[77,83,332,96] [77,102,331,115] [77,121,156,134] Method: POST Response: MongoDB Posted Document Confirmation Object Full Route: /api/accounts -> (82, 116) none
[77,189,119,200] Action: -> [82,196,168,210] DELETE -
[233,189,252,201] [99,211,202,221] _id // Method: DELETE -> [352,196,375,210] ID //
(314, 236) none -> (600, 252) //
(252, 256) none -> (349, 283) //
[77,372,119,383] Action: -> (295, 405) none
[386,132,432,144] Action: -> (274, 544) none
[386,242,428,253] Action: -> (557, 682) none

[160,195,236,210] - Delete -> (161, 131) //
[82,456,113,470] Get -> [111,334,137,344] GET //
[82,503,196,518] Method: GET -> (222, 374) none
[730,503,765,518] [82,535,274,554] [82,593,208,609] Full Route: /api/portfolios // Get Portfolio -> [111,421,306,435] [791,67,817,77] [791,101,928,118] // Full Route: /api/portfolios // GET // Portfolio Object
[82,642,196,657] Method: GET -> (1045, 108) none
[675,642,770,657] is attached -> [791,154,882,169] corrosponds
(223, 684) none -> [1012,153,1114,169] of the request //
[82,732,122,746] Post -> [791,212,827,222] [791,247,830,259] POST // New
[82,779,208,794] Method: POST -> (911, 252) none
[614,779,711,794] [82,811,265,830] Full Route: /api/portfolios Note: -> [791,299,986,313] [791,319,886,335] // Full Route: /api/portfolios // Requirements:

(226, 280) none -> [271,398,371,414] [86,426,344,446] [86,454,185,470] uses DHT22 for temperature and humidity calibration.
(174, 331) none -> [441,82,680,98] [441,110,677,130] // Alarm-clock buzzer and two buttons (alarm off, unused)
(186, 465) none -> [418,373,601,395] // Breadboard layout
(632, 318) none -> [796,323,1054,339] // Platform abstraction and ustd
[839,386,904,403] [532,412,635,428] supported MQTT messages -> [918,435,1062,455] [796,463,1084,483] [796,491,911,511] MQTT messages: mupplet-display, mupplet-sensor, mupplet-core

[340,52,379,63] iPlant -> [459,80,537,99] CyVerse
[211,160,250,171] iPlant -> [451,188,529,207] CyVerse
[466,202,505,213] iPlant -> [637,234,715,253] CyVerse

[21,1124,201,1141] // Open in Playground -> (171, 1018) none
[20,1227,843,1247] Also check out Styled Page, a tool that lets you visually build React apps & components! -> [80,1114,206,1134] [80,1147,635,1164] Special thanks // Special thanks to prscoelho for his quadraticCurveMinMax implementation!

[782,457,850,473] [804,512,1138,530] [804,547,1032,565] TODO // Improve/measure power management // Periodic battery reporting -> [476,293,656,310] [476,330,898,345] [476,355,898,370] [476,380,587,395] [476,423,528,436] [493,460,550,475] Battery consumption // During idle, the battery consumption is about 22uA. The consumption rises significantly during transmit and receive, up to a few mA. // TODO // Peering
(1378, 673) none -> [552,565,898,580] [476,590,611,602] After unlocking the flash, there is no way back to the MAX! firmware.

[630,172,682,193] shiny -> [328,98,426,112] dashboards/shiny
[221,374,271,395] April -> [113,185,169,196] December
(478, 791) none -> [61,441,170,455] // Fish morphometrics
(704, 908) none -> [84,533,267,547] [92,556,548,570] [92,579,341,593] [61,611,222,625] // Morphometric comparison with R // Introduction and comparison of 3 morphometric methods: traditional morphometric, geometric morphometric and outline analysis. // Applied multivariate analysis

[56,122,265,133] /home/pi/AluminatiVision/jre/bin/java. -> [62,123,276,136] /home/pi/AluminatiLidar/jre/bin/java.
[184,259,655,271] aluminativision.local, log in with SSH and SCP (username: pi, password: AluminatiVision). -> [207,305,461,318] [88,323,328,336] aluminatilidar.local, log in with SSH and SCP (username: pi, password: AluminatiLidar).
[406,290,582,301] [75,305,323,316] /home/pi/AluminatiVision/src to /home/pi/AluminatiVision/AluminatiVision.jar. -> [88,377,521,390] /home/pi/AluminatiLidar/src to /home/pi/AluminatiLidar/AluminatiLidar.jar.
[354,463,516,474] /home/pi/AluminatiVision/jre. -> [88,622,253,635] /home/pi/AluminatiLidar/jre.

---*---

Task statement
Quote, with nothing altered, all lines from the start of the entries to the line that carries "[77,189,119,200] Action: ->", inclusive.

Result of the exercise
[77,83,332,96] [77,102,331,115] [77,121,156,134] Method: POST Response: MongoDB Posted Document Confirmation Object Full Route: /api/accounts -> (82, 116) none
[77,189,119,200] Action: -> [82,196,168,210] DELETE -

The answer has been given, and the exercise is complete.